**Data listing:**

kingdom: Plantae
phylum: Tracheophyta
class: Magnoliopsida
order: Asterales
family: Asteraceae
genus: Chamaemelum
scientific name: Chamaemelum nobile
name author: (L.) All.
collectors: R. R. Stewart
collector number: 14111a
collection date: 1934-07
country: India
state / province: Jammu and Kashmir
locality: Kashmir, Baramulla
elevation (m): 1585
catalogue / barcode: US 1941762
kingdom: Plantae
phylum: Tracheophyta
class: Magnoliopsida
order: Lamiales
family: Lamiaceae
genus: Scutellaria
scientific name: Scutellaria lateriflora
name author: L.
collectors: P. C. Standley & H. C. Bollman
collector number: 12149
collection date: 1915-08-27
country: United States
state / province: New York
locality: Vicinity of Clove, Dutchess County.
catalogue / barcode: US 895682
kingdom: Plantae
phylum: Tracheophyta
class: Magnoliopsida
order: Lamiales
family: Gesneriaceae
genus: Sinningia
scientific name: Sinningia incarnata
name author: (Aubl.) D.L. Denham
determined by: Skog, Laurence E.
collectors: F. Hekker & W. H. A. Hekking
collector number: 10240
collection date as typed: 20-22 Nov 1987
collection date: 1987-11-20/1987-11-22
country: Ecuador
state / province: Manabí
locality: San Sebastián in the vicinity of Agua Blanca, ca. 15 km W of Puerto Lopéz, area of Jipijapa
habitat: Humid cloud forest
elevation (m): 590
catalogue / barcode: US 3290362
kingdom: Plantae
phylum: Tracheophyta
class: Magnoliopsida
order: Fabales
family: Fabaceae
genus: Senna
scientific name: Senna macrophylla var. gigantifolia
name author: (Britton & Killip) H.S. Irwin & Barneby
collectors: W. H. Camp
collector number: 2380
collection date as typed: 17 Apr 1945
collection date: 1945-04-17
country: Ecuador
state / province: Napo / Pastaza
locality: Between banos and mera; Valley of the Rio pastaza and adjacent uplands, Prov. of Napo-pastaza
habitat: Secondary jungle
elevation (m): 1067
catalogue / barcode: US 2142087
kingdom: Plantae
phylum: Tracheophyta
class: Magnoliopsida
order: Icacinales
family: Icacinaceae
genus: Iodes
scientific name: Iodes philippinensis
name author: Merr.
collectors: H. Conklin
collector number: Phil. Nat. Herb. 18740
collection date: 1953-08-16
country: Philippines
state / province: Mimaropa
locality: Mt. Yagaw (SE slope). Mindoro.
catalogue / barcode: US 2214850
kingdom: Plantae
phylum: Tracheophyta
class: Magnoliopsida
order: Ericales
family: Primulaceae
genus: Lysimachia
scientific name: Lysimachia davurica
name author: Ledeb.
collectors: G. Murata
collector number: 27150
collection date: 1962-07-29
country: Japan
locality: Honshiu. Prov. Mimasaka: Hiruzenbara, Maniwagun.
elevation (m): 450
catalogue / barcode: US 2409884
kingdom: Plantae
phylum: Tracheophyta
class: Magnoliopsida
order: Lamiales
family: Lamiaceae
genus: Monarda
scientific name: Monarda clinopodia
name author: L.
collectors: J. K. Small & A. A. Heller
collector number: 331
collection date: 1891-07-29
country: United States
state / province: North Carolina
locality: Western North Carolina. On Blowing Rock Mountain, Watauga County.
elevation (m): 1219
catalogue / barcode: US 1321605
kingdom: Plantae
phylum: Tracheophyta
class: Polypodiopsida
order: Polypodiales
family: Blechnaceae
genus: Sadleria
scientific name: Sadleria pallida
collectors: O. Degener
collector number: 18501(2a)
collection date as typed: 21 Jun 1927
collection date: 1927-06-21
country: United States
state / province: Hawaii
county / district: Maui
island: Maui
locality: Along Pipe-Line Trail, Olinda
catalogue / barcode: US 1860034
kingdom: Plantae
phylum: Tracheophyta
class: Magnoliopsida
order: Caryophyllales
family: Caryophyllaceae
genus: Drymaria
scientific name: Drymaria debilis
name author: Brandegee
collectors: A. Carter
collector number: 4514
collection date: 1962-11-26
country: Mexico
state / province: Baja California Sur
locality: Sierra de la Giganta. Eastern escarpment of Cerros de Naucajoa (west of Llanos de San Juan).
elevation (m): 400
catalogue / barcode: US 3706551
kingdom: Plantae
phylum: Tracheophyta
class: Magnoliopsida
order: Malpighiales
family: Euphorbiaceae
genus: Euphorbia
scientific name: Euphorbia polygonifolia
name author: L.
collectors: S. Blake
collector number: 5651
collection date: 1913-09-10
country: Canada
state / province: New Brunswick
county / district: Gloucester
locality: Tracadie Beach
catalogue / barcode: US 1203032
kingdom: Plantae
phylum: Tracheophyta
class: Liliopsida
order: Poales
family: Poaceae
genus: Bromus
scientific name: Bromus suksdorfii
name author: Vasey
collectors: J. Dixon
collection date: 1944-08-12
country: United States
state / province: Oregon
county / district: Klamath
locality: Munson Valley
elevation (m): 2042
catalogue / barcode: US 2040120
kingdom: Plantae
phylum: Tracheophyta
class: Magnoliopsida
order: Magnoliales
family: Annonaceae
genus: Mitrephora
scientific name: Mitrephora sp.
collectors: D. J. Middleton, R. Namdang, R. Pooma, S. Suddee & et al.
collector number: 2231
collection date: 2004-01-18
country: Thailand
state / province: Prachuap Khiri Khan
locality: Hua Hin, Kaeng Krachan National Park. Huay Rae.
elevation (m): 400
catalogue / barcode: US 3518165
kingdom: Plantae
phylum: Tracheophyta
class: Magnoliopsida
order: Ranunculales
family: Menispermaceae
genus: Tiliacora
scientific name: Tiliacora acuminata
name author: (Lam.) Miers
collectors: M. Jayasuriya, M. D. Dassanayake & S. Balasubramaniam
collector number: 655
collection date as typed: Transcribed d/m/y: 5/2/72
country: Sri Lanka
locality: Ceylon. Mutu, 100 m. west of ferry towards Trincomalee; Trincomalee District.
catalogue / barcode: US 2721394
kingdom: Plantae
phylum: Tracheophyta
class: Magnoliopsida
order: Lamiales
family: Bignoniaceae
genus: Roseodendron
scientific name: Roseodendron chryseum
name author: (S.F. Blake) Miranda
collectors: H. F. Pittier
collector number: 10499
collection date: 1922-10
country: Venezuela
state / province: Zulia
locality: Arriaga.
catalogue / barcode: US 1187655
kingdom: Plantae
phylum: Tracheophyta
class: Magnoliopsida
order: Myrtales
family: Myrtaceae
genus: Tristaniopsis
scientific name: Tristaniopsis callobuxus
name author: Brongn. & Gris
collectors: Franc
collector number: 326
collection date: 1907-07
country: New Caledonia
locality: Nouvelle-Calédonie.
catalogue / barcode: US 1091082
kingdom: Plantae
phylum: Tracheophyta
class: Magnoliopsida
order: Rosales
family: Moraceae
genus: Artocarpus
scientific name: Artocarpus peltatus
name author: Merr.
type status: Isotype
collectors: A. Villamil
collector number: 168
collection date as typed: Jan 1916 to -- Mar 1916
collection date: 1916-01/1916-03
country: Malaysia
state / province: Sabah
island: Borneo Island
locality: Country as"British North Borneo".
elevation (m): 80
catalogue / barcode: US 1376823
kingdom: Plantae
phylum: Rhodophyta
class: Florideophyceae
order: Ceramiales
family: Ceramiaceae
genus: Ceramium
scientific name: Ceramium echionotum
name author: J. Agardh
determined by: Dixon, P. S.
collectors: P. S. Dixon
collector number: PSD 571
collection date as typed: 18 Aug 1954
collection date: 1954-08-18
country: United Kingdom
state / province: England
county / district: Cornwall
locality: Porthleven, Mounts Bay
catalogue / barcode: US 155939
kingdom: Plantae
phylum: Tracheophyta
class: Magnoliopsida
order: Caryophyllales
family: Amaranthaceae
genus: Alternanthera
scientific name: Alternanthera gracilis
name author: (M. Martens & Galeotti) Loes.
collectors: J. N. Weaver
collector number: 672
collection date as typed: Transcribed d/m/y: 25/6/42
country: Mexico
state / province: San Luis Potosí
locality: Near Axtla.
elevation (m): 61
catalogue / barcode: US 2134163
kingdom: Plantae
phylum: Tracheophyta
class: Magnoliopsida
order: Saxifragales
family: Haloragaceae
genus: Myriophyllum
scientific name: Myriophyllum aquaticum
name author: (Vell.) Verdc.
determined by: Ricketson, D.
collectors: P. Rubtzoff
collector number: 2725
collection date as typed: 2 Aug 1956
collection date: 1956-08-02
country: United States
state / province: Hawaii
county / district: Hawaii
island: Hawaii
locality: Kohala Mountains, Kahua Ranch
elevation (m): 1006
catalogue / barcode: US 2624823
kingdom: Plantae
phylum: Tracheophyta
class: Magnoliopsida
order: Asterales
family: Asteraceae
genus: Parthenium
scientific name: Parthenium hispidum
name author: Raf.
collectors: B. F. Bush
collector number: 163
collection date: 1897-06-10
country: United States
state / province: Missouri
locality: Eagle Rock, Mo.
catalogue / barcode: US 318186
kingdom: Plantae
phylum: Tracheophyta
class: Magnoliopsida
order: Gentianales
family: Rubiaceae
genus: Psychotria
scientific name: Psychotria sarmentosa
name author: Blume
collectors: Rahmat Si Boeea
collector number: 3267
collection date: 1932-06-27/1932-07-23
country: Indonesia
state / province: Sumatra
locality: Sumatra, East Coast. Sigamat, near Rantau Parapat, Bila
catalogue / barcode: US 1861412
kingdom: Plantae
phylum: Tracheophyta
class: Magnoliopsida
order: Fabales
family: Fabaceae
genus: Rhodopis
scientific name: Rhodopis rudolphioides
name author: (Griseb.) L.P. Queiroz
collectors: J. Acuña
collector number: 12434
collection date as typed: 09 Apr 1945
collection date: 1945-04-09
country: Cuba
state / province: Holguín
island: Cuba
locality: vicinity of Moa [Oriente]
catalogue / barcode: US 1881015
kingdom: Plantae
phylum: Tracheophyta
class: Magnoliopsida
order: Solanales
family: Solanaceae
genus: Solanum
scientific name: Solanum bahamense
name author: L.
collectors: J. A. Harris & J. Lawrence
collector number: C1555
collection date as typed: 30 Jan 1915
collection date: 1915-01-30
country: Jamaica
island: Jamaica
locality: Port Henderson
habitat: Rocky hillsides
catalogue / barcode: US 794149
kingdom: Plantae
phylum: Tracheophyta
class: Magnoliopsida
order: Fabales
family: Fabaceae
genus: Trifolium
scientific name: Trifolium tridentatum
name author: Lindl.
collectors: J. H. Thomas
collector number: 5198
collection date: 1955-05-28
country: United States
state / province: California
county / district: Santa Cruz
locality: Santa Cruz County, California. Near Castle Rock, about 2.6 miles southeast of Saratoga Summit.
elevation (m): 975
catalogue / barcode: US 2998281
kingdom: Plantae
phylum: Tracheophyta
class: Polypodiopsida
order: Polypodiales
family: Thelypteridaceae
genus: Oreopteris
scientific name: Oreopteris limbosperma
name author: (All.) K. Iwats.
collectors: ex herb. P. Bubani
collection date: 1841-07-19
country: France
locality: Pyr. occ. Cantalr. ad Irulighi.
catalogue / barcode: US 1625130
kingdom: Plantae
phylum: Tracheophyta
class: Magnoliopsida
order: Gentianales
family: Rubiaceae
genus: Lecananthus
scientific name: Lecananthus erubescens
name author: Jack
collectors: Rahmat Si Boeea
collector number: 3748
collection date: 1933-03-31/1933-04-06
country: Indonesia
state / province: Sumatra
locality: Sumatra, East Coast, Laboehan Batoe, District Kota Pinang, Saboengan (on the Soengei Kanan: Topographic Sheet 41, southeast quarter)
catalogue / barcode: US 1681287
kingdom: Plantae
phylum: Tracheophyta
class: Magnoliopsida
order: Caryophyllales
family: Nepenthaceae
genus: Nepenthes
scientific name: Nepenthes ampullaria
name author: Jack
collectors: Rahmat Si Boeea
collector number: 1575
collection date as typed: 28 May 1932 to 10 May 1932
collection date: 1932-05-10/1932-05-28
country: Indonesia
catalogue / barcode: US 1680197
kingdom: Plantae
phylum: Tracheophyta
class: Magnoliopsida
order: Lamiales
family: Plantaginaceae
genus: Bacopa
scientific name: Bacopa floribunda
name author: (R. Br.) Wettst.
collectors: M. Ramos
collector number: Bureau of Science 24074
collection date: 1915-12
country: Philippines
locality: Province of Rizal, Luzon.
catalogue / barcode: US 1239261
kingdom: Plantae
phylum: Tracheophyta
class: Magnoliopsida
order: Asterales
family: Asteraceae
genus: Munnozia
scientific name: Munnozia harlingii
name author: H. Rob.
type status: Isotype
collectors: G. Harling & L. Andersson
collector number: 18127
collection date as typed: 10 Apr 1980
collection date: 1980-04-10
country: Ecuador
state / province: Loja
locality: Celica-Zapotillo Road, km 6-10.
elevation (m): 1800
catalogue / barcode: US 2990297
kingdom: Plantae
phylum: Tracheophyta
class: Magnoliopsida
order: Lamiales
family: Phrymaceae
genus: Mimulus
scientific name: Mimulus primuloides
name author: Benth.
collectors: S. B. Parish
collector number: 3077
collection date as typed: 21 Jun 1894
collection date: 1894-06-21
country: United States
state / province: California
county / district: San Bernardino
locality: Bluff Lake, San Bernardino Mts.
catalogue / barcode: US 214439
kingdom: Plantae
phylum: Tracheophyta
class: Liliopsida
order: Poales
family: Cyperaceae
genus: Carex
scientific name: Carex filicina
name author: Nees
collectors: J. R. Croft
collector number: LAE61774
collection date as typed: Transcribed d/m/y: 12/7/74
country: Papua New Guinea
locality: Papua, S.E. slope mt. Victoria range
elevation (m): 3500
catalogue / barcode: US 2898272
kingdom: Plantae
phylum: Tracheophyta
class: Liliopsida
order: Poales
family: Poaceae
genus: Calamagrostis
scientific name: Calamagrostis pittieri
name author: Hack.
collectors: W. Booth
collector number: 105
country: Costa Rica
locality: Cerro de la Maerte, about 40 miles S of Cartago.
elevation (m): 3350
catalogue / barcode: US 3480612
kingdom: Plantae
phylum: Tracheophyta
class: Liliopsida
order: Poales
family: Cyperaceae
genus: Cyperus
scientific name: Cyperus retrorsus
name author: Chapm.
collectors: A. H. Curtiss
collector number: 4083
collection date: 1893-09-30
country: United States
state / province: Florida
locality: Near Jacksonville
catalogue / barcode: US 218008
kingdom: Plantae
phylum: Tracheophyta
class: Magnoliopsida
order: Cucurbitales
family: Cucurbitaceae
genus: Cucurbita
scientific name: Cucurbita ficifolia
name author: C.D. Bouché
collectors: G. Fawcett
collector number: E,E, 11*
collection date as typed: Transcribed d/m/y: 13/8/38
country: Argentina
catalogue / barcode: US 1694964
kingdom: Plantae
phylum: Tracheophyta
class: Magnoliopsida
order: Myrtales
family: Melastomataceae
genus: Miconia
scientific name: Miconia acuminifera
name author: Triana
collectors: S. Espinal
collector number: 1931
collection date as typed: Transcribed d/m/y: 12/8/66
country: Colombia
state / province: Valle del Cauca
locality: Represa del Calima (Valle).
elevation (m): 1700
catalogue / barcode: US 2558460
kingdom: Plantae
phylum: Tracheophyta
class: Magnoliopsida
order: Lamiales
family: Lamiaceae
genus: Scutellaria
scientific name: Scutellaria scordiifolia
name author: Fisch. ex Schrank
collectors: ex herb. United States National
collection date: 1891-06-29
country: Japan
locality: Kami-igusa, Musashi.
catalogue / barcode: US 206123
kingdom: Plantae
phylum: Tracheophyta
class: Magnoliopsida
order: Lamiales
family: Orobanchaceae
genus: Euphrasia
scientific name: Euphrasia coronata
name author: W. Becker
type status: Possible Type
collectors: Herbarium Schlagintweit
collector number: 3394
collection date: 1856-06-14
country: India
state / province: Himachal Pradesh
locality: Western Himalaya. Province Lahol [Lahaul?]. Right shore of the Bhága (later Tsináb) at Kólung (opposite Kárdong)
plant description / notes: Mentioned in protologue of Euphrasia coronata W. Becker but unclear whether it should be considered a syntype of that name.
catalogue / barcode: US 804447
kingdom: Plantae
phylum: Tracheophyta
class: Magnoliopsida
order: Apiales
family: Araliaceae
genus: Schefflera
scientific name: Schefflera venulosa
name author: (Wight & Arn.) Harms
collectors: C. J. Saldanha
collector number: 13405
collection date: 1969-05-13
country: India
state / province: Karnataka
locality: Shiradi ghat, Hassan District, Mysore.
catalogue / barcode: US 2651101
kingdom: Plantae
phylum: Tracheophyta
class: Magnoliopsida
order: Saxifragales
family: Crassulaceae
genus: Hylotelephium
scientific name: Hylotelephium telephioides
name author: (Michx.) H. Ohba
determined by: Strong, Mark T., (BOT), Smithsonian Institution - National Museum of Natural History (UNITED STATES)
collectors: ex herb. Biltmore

**Stated task:** Could you reproduce the records starting at the line that contains "collector number: 655" and ending at the line that contains "genus: Tristaniopsis", substituting "site" for "locality" and keeping everything else the same?

**Result for this task:**
collector number: 655
collection date as typed: Transcribed d/m/y: 5/2/72
country: Sri Lanka
site: Ceylon. Mutu, 100 m. west of ferry towards Trincomalee; Trincomalee District.
catalogue / barcode: US 2721394
kingdom: Plantae
phylum: Tracheophyta
class: Magnoliopsida
order: Lamiales
family: Bignoniaceae
genus: Roseodendron
scientific name: Roseodendron chryseum
name author: (S.F. Blake) Miranda
collectors: H. F. Pittier
collector number: 10499
collection date: 1922-10
country: Venezuela
state / province: Zulia
site: Arriaga.
catalogue / barcode: US 1187655
kingdom: Plantae
phylum: Tracheophyta
class: Magnoliopsida
order: Myrtales
family: Myrtaceae
genus: Tristaniopsis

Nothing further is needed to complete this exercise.